§ Excerpt provided
Yep, it might be redundant for now, because all we need is target
compilers.  Target names aren't necessary.

>  * Is the user expected to set OFFLOAD_TARGET_COMPILERS, or should
>    this be done by the gcc driver, possibly based on command line
>    options (I'd much prefer that)?

It's supposed to be set by gcc driver.  Initial work in this direction
could be found here:
http://gcc.gnu.org/ml/gcc-patches/2013-12/msg01242.html

>  * Do we actually need an -fopenmp-target option? The way I imagine it
>    (and which was somewhat present in the Makefile patches I posted
>    last year) is that an offload compiler is specially configured to
>    know that that's how it will be used, and to know what the host
>    architecture is. A $target-gen-offload could then be built with
>    knowledge of the host architecture and installed in the host
>    compiler's libexec install directory.

§ Exercise set
a) From the offloading excerpt above, extract the passage starting at "Yep, it might" and ending at "much prefer that)?".
b) Answer these questions using the offloading excerpt above:
(i) According to the reply, what is supposed to set OFFLOAD_TARGET_COMPILERS?
(ii) What does the reply say is all that is needed for now?
(iii) In which directory could a $target-gen-offload be installed, as the quoted proposal imagines it?
c) Carry on writing the offloading excerpt above from the point where it stops.

§ Data
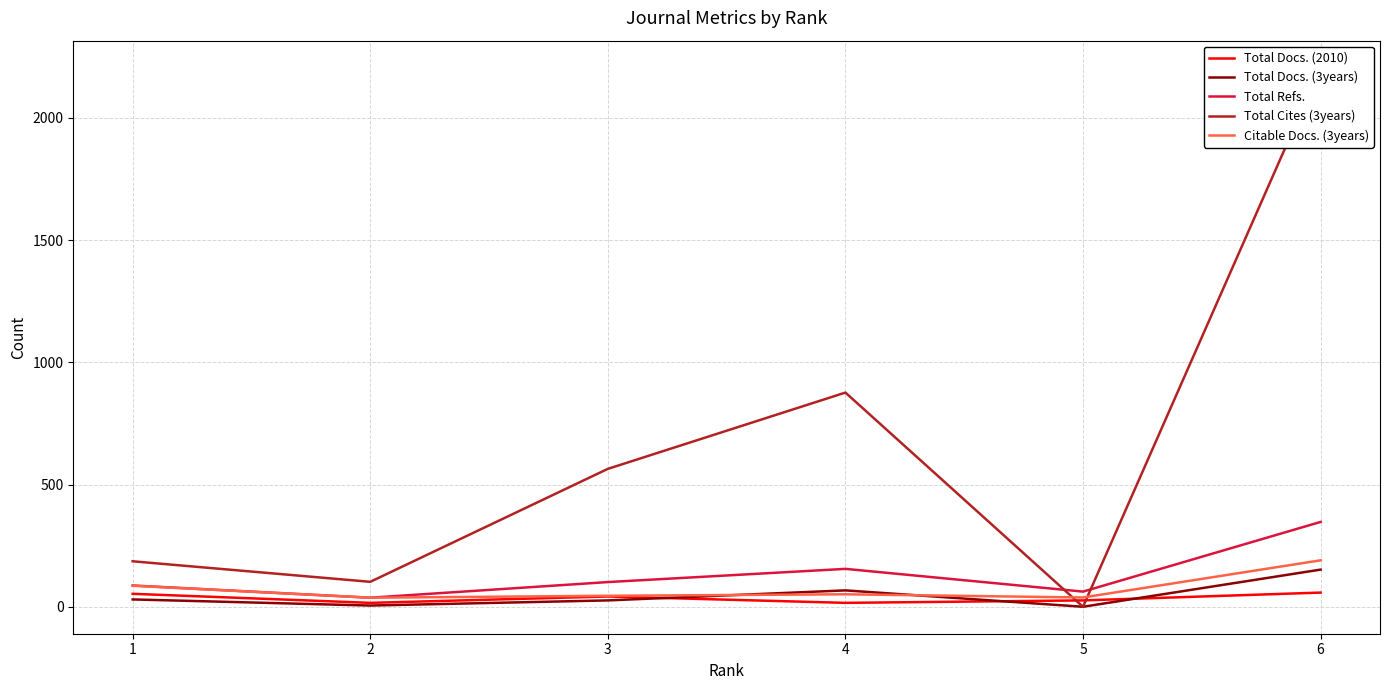

What is the sum of the Total Docs. (3years) values at 3 and 5?

26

§ Set of answers
a)
Yep, it might be redundant for now, because all we need is target
compilers.  Target names aren't necessary.

>  * Is the user expected to set OFFLOAD_TARGET_COMPILERS, or should
>    this be done by the gcc driver, possibly based on command line
>    options (I'd much prefer that)?

b)
(i) The gcc driver.
(ii) Target compilers; target names aren't necessary.
(iii) The host compiler's libexec install directory.

c)
Our idea here was that a single x86 compiler could serve both as host
and as target compiler, depending on presence of this option.  If
these compilers are always different, then indeed this option isn't
needed.

> Bernd

  -- Ilya
diff mbox

Patch

diff --git a/gcc/lto/lang.opt b/gcc/lto/lang.opt
index 7a9aede..cd0098c 100644
--- a/gcc/lto/lang.opt
+++ b/gcc/lto/lang.opt
@@ -40,4 +40,8 @@  fresolution=
 LTO Joined
 The resolution file
 
+fopenmp_target
+LTO Var(flag_openmp_target)
+Run LTO infrastructure to read target-side bytecode and to build it.
+
 ; This comment is to ensure we retain the blank line above.
diff --git a/gcc/lto/lto-object.c b/gcc/lto/lto-object.c
index 19f10cc..64274f3 100644
--- a/gcc/lto/lto-object.c
+++ b/gcc/lto/lto-object.c
@@ -59,6 +59,8 @@  struct lto_simple_object
 
 static simple_object_attributes *saved_attributes;
 
+extern const char *section_name_prefix;
+
 /* Initialize FILE, an LTO file object for FILENAME.  */
 
 static void
@@ -229,8 +231,7 @@  lto_obj_add_section (void *data, const char *name, off_t offset,
   void **slot;
   struct lto_section_list *list = loasd->list;
 
-  if (strncmp (name, LTO_SECTION_NAME_PREFIX,
-	       strlen (LTO_SECTION_NAME_PREFIX)) != 0)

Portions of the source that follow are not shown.